Father Fauchelevant, jealous of Father Madeleine's success in M. sur M. One day his horse falls and the old man is pinned beneath his cart. The accident might have proved fatal if Father Madeleine, a man of tremendous strength, had not lifted the vehicle to free the trapped carter. This feat of strength, witnessed by Inspector Javert, causes the policeman to comment significantly that he had known only one man, a galley slave, capable of doing such a deed. Father Madeleine's act changes Father Fauchelevent from an enemy to an admiring friend. After his accident the old man becomes a gardener at a convent in Paris. Later, Jean Valjean and Cosette, fleeing from the police, take refuge in the convent garden. Old Fauchelevent gives them shelter and arranges to have Valjean smuggled out of the convent grounds in the coffin of a dead nun. He then helps Valjean to get work as a workman at the convent.

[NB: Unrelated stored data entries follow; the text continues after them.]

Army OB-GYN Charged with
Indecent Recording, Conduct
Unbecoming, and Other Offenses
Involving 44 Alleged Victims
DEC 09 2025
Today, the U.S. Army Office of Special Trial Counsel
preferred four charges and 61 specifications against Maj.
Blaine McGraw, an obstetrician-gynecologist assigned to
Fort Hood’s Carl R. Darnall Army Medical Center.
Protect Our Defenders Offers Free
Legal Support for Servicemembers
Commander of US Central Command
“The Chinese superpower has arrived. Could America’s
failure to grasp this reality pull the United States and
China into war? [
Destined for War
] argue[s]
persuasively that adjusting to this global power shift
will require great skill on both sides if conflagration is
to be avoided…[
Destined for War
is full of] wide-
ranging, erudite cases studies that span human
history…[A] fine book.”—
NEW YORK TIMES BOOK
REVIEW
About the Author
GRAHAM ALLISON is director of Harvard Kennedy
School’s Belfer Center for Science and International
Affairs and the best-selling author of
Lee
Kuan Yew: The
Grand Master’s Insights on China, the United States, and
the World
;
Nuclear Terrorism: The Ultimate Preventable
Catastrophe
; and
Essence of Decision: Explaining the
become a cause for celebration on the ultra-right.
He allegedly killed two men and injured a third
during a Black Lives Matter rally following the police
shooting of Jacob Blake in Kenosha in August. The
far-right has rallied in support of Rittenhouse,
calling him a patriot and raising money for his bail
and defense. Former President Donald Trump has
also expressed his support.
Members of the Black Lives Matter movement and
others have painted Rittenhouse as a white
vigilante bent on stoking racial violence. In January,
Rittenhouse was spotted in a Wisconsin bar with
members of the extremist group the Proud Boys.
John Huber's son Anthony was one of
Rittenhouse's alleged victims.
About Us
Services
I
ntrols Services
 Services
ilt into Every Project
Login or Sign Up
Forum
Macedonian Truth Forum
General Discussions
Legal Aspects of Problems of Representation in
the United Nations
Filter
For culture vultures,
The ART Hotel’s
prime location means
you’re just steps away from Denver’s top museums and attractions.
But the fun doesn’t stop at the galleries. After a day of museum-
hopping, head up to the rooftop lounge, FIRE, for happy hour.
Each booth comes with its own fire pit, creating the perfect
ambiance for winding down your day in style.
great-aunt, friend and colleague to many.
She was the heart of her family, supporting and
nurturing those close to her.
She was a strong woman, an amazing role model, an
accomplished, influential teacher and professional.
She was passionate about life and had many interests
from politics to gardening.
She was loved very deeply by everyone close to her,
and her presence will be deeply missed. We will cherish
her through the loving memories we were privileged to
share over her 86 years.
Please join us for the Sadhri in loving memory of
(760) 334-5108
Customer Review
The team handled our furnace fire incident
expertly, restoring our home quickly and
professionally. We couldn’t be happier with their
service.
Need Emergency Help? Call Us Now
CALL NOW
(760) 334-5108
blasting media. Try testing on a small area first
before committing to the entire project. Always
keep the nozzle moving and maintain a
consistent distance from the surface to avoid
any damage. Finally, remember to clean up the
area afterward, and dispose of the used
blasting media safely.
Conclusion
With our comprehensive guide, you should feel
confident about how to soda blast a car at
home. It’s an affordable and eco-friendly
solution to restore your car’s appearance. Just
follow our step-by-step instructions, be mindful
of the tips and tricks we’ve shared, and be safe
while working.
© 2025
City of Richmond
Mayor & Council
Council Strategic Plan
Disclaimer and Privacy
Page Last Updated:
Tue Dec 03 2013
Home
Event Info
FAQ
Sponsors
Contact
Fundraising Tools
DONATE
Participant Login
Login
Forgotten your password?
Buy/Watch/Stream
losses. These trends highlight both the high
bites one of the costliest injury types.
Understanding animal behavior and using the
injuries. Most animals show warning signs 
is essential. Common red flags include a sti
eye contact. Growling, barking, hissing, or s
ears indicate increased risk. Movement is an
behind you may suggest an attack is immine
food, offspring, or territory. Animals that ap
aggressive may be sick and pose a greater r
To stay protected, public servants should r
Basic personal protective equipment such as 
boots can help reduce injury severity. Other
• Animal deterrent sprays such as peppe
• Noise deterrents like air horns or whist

Champmathieu, an old man arrested for stealing apples. When he is taken to prison a convict there identifies him as Jean Valjean, a former convict, and he is put on trial for the theft of two francs stolen from a Savoyard lad eight years before. After a struggle with his conscience, Jean Valjean appears at the trial and confesses his identity. Champmathieu, convinced that all the world is mad if Father Madeleine is Jean Valjean, is acquitted. Javert arrests Valjean as the real culprit, but his prisoner later escapes.
M. Gillenormand, the stern grandfather of Marius Pontmercy. A royalist, the old man never became reconciled with his son-in-law. He and his grandson quarrel because of the young man's political views and reverence for his dead father. Turned out of his grandfather's house, Marius goes to live in the Gorbeau house.
Theodule Gillenormand, M. Gillenormand's great-grandnephew, a lieutenant in the lancers. He spies on Marius Pontmercy and learns that his kinsman is a regular visitor at his father's tomb.
Courfeyrac and Enjolas, friends of Marius Pontmercy and members of the friends of the A.B.C., a society supposed to be interested in the education of children but in reality a revolutionary group. Both are killed in the uprising of the citizens in June, 1832, Courfeyrac at the barricades; Enjolas is in the house where the insurgents make their last stand.